Networks featuring more hardcore content debuted in the late 1990s and 2000s, particularly as a result of the United States v. Playboy Entertainment ruling effectively determining obscenity regulations did not apply to pay television, including Spice Hot (featuring more explicit material than allowed on the main Spice channel), The Erotic Network and Penthouse TV; however, other softcore services such as The Hot Network also entered the market during this timeframe. The increased competition eroded Playboy's dominance of the adult cable market, which it attempted to remedy by acquiring Spice parent Spice Entertainment Companies in February 1998 and later The Hot Network (which, as Spice Hot, it had previously sold to Califa Entertainment Group during the Spice Entertainment purchase) in July 2001, and adding somewhat more explicit films (similar in vein to Spice's reedited hardcore offerings) to Playboy TV's schedule.

==Regulation==
==="Safe harbor" watershed===
The late night and overnight graveyard slots fall within the FCC's defined "safe harbor" period, exceptions to regulations normally prohibiting "indecent" material on broadcast television and radio that permit programming suitable only for mature or adult audiences to be broadcast between 10:00 p.m. and 6:00 a.m. local time. While broadcast stations (which are licensed to broadcasters over publicly owned airwaves and are therefore subject to the "scarcity rationale", a legal concept that affords television and radio broadcasters lesser First Amendment protections than other media, thus permitting stricter regulation of what material they can air) can legally air almost anything they want late at night and cable networks can at all hours, broadcast stations rarely offer and basic cable services tend to limit their carriage of indecent content to avoid reprimands from advertisers, and in the case of over-the-air broadcasters, the constant fluctuation of indecency standards to account for changes in public acceptance and FCC enforcement.

The FCC attempted to eliminate the safe harbor provision in 1988, as directed by the United States Congress, however the proposed 24-hour ban on indecent material was stricken as unconstitutional by the D.C. Circuit Court of Appeals in May 1991; the Telecommunications Act of 1992 re-established a safe harbor period from midnight to 6:00 a.m., before restoring the previous 10:00 p.m. watershed start following further D.C. Circuit rulings.

===Regulations on adult cable programming===
Restricted-access cable-originated channels are not covered by the "safe harbor" regulations. Premium channels and pay-per-view services distributed through multichannel video programming distributors (MVPD) are given considerably more leeway to broadcast material strong to graphic profanity, violence, nudity and sexual content as their revenue is generated through fees paid by subscribers (who receive their programming for an additional fee, usually in addition to a basic programming tier). The FCC does require pay television providers to completely scramble or block the video and audio portions of channels dedicated to sexually explicit material, or require them to transmit their programming only during the designated watershed hours when children are not likely to view it.

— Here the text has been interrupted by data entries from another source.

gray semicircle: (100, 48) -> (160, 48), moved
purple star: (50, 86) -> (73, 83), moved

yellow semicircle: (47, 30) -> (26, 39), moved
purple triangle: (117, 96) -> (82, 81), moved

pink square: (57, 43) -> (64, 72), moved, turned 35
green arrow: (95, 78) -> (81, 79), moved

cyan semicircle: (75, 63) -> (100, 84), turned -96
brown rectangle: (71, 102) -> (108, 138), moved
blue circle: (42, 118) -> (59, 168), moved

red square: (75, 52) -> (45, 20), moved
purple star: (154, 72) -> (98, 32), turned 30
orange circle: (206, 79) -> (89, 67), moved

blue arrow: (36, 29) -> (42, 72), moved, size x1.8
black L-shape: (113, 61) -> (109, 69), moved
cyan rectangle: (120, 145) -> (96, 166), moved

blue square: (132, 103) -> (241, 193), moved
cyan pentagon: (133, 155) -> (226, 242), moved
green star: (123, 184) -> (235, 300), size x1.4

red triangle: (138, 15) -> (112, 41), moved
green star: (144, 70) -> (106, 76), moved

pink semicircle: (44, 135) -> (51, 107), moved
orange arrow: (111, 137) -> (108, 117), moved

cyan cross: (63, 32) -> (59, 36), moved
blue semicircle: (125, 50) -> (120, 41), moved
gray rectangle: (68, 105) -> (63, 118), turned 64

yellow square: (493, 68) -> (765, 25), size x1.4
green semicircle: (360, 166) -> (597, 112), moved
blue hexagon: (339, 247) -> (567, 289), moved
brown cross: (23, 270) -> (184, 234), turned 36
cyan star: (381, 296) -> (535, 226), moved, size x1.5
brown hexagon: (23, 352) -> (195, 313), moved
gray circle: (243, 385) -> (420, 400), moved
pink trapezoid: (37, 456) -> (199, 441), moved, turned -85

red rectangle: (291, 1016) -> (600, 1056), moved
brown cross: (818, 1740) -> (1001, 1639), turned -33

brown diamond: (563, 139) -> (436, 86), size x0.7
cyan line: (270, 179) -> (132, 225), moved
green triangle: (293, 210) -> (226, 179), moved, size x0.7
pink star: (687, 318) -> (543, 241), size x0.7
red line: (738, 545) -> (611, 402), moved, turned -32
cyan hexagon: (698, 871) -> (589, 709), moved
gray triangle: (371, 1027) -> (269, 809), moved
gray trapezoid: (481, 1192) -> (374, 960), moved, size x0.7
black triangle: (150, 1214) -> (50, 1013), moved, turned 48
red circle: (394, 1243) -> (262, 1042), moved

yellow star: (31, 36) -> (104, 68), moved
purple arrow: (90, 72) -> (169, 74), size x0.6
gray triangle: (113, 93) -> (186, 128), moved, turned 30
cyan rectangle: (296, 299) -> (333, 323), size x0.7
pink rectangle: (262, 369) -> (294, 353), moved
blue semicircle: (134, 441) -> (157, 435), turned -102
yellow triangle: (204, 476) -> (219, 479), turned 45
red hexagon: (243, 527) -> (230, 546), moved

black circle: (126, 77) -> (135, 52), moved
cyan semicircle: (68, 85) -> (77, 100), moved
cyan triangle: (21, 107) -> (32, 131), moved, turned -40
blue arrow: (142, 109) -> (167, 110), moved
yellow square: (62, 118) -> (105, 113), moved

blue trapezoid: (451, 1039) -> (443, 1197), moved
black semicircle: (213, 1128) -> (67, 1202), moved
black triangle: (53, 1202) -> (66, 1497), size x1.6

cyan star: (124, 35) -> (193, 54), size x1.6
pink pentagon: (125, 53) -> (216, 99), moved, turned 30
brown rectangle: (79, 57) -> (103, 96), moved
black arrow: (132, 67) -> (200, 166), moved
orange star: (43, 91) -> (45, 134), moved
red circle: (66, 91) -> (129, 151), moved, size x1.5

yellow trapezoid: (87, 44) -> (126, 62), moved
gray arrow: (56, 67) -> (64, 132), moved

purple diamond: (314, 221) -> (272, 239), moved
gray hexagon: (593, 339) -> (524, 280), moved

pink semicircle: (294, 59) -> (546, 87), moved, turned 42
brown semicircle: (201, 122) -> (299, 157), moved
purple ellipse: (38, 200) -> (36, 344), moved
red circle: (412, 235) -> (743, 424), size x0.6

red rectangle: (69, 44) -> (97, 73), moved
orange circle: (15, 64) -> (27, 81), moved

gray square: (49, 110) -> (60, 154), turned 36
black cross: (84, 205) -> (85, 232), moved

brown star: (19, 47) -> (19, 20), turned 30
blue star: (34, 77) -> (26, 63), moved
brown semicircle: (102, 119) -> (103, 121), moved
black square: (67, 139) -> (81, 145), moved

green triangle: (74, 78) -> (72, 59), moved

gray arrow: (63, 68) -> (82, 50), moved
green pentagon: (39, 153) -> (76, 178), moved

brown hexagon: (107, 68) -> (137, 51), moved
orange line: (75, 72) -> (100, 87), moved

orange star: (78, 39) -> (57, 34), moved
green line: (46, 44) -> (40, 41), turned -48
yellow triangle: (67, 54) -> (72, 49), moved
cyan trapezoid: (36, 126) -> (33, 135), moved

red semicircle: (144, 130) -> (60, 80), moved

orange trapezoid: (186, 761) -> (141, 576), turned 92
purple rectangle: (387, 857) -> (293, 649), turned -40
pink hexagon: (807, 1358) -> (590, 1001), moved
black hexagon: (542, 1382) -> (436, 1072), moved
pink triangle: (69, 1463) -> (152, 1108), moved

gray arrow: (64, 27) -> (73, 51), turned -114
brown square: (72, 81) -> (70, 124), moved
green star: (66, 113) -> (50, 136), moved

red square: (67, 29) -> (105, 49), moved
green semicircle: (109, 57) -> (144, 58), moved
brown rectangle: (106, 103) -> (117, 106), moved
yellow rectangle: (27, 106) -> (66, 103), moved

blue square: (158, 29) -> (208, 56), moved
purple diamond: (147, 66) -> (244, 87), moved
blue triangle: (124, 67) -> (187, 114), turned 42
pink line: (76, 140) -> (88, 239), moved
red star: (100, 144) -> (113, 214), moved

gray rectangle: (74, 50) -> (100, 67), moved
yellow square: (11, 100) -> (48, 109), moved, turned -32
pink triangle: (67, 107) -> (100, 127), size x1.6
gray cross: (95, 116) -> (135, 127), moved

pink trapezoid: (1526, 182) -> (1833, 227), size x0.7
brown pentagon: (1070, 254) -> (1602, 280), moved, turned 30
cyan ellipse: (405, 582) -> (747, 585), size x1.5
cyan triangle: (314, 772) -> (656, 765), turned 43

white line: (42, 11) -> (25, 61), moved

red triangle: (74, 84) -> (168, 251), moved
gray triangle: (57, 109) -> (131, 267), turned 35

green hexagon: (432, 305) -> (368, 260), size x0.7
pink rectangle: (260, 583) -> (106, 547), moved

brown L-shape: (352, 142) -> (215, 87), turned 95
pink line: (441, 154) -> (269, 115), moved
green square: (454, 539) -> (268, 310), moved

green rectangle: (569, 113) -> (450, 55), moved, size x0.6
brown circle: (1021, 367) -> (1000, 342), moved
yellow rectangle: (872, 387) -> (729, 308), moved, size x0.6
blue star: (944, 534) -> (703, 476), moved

Concerns over children hearing or seeing images of sexual content from adult networks resulting from signal bleed resulted in Congress including a provision into the Telecommunications Act of 1996 requiring cable providers carrying channels "primarily dedicated to sexually-oriented programs" to either fully scramble or block those channels, or to restrict their transmission to between 10:00 p.m. and 6:00 a.m. Section 505 of the Act, which was enacted based on a handful of complaints without a prior congressional hearing, was struck down in a 5-4 ruling by the U.S. Supreme Court in United States v. Playboy Entertainment Group (2000), holding that it constituted a broad content-based restriction in violation of the First Amendment as the provision singled out specific types of programming and programmers, and that a separate provision (Section 504) allowing subscribers to request the scrambling or complete blocking of an adult channel was sufficient.